[What you are asked to do]
From the data, copy out every line in which the word "https" appears.

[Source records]
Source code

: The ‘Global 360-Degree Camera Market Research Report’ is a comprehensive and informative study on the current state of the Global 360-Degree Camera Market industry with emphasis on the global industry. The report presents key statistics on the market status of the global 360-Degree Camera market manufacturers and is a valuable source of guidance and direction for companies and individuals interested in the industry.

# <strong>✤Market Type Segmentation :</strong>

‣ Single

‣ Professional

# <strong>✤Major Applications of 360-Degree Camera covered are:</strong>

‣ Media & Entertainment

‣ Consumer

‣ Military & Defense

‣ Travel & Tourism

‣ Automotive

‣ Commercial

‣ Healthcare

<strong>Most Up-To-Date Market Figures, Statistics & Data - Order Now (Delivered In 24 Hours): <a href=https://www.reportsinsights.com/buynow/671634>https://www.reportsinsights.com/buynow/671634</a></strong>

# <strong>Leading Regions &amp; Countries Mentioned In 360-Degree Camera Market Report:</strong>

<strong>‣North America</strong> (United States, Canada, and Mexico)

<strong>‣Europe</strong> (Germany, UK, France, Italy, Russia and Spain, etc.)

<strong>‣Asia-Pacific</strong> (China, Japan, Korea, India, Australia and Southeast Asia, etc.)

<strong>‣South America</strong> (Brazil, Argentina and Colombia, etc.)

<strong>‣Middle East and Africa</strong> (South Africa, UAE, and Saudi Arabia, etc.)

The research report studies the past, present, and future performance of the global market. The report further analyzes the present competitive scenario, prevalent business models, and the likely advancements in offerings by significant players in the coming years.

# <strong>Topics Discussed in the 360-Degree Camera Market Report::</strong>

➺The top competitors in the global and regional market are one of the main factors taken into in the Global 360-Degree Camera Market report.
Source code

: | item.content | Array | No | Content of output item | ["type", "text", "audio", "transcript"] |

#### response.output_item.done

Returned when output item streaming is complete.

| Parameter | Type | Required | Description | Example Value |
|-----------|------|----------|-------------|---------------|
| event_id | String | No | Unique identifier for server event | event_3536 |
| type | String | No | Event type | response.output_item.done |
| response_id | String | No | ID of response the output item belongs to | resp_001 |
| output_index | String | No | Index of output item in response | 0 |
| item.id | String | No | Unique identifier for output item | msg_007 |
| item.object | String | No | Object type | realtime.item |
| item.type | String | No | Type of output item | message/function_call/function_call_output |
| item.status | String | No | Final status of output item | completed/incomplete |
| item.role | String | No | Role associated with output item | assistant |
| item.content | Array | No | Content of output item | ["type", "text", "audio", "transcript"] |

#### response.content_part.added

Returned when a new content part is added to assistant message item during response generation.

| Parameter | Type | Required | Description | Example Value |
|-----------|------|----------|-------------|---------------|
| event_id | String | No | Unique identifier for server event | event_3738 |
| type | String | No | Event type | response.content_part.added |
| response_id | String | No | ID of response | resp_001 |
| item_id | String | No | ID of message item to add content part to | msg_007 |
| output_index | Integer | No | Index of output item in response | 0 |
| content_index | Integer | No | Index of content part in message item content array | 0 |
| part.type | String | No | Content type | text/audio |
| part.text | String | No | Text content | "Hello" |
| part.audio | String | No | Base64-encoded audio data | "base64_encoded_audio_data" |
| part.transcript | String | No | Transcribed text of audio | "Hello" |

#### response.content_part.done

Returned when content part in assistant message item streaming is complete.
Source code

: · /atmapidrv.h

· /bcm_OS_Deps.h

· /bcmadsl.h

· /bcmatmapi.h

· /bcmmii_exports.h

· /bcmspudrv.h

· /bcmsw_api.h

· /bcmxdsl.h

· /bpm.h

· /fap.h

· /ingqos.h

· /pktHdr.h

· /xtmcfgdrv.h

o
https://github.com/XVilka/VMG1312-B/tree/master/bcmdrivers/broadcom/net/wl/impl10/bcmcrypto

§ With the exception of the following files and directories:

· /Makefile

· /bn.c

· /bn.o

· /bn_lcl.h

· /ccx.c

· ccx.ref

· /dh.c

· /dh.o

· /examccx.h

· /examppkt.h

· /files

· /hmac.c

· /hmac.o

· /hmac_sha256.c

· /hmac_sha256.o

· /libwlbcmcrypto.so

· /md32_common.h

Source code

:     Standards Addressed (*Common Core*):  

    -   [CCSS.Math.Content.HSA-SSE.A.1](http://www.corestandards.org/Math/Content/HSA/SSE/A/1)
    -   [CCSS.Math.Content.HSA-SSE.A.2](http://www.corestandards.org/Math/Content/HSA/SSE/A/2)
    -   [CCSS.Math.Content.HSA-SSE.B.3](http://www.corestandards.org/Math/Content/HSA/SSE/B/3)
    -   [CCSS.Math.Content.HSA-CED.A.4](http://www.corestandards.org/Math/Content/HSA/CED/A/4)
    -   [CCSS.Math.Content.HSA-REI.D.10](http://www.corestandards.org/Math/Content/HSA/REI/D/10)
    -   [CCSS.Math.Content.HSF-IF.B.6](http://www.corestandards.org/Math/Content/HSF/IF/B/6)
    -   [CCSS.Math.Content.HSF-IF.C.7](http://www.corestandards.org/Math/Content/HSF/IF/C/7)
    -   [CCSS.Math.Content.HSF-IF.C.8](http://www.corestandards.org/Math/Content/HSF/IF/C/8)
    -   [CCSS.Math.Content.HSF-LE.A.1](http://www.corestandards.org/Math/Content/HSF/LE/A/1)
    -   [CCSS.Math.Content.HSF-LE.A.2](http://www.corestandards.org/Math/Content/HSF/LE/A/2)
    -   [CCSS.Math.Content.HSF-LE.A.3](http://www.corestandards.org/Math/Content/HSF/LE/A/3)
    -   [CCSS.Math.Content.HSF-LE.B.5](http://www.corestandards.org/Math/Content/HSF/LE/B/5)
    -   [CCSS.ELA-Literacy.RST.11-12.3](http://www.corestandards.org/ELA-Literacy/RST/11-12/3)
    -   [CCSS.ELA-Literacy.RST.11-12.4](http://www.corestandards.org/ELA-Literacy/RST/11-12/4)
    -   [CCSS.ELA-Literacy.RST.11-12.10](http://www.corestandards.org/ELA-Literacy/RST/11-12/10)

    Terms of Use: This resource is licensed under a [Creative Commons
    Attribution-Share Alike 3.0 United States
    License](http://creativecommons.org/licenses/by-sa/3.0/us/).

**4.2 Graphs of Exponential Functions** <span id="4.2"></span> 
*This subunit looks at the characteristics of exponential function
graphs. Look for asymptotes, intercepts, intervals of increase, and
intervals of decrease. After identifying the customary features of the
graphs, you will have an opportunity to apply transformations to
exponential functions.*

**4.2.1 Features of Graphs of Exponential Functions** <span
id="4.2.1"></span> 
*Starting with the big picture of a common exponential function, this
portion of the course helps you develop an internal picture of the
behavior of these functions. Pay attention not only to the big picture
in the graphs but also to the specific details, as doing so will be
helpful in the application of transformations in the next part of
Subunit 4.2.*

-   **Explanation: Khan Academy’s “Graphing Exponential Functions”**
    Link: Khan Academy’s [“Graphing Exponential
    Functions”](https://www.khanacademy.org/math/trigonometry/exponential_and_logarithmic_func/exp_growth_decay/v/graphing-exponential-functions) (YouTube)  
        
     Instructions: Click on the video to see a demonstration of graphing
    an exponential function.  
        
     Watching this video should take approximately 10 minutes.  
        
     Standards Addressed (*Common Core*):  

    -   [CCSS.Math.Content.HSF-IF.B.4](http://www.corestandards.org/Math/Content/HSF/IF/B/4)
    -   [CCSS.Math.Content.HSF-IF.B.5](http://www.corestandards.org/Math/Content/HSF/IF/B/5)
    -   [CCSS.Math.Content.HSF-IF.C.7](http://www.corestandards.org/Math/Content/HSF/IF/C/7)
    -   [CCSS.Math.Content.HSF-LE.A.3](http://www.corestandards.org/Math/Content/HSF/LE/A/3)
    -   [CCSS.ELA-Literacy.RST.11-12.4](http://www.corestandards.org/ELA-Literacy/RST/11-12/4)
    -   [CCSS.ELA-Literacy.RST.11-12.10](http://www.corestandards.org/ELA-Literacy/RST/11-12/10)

[Output for this exercise]
<strong>Most Up-To-Date Market Figures, Statistics & Data - Order Now (Delivered In 24 Hours): <a href=https://www.reportsinsights.com/buynow/671634>https://www.reportsinsights.com/buynow/671634</a></strong>
https://github.com/XVilka/VMG1312-B/tree/master/bcmdrivers/broadcom/net/wl/impl10/bcmcrypto
    Functions”](https://www.khanacademy.org/math/trigonometry/exponential_and_logarithmic_func/exp_growth_decay/v/graphing-exponential-functions) (YouTube)  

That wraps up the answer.